◆ Texto fornecido:
= = =
- Author, Steve Rosenberg
- Role, Editor da BBC para a Rússia, em Moscou
Em Moscou, a Catedral de Cristo Salvador ecoa os cânticos e orações ortodoxas. Está lotada de fiéis em uma das grandes festas da Ortodoxia: o Pentecostes.
Mas muitos vieram aqui para ver uma obra-prima em exposição. Um ícone ortodoxo de 600 anos — um dos mais preciosos da Rússia — que se acredita ter sido pintado pelo artista medieval Andrei Rublev. A obra é conhecida como Santíssima Trindade.
Por um século, esta frágil pintura esteve em um museu estatal, a Galeria Tretyakov de Moscou. Controles de temperatura e umidade, juntamente com equipes de restauradores, ajudaram a proteger e preservar a obra de arte.
Mas o Kremlin ordenou recentemente que o ícone fosse transferido para a Igreja Ortodoxa Russa. O líder da Igreja, patriarca Kirill, está encantado.
“Este ícone retorna à Igreja em um momento em que nossa pátria está enfrentando enormes forças inimigas”, disse ele aos fiéis no fim de semana.
= = =
◆ Extratos de dados:
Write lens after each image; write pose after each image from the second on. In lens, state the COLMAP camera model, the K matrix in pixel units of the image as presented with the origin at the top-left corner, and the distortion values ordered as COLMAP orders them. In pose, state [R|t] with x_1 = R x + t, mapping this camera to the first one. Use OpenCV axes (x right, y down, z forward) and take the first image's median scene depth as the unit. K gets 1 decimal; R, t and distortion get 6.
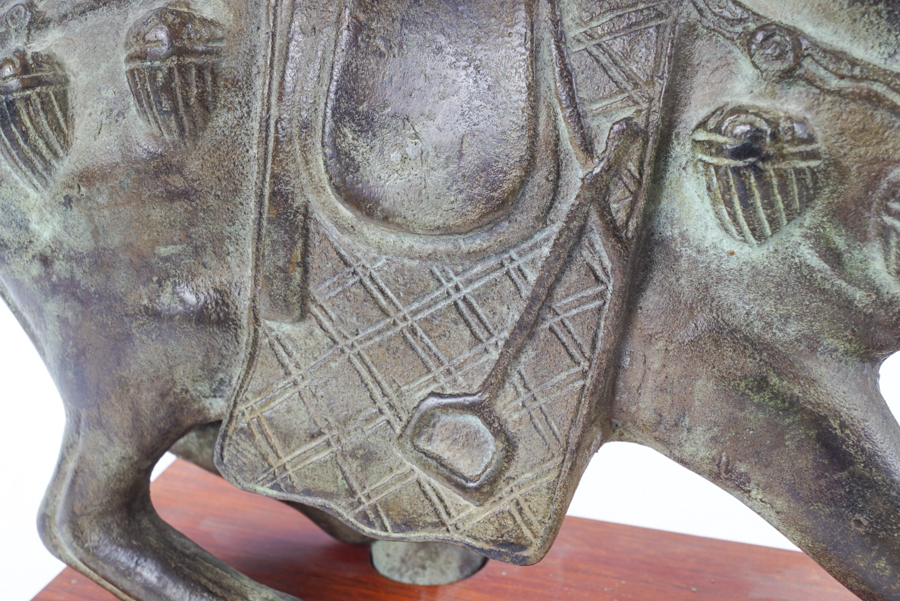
lens RADIAL K [[1327.7, 0, 450.6], [0, 1327.7, 305.4], [0, 0, 1]] dist [-0.037657, 0.000000]
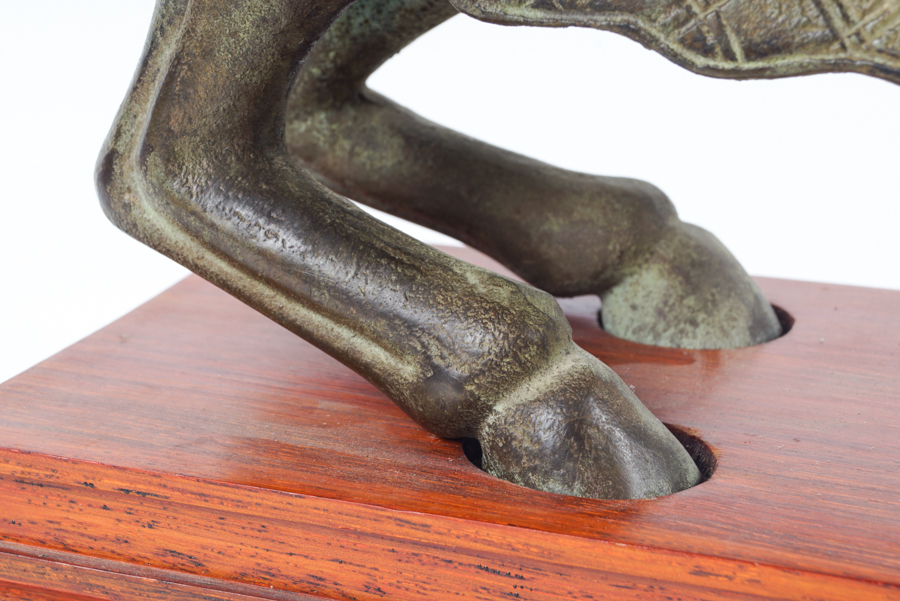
lens RADIAL K [[1925.8, 0, 452.0], [0, 1925.8, 301.4], [0, 0, 1]] dist [0.037957, 0.000000]
pose [[0.999709, 0.022086, -0.009704, -0.167540], [-0.022892, 0.995427, -0.092744, 0.367873], [0.007611, 0.092939, 0.995643, 0.139795]]
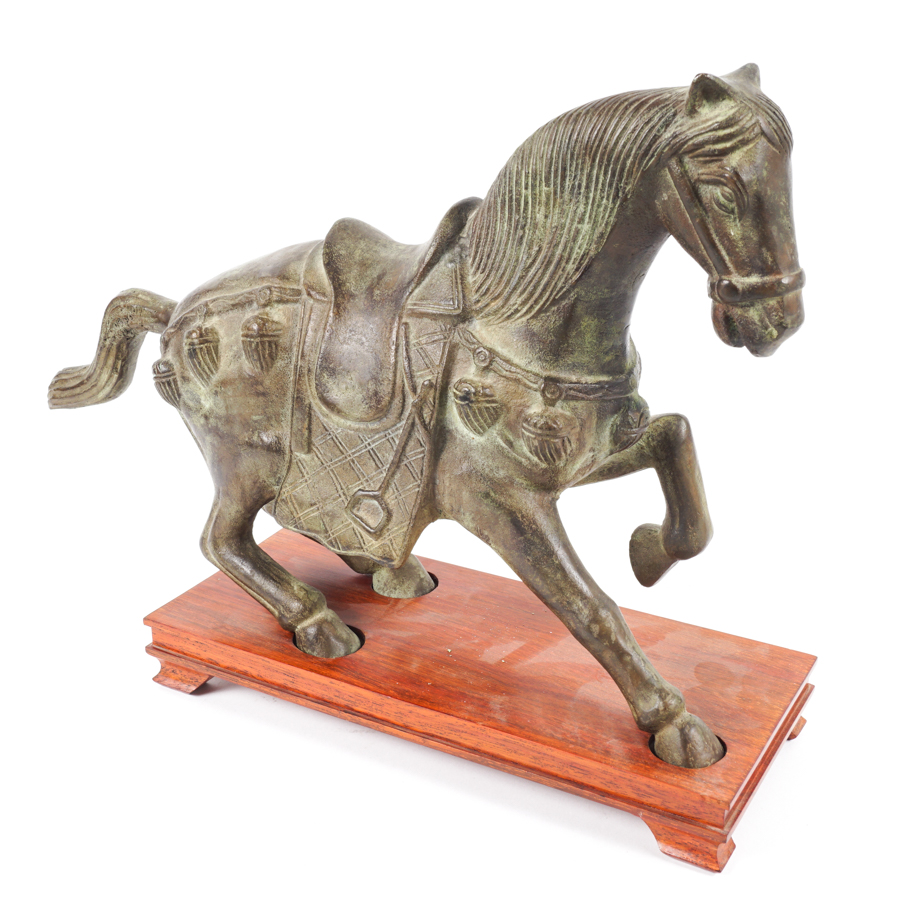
lens RADIAL K [[1588.2, 0, 448.6], [0, 1588.2, 447.6], [0, 0, 1]] dist [-0.073680, 0.000000]
pose [[0.974497, 0.075452, -0.211335, 0.693671], [-0.074184, 0.997147, 0.013933, -0.053420], [0.211783, 0.002100, 0.977314, -1.601324]]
= = =
◆ Tarefa 1: Transcreva fielmente o trecho do texto fornecido que começa com as palavras "Mas muitos vieram" e termina com "como Santíssima Trindade.".
◆ Tarefa 2: De acordo com o texto fornecido, em que museu estatal o ícone permaneceu durante um século?

◆ Espaço de resposta 1:
Mas muitos vieram aqui para ver uma obra-prima em exposição. Um ícone ortodoxo de 600 anos — um dos mais preciosos da Rússia — que se acredita ter sido pintado pelo artista medieval Andrei Rublev. A obra é conhecida como Santíssima Trindade.

◆ Espaço de resposta 2: Na Galeria Tretyakov de Moscou.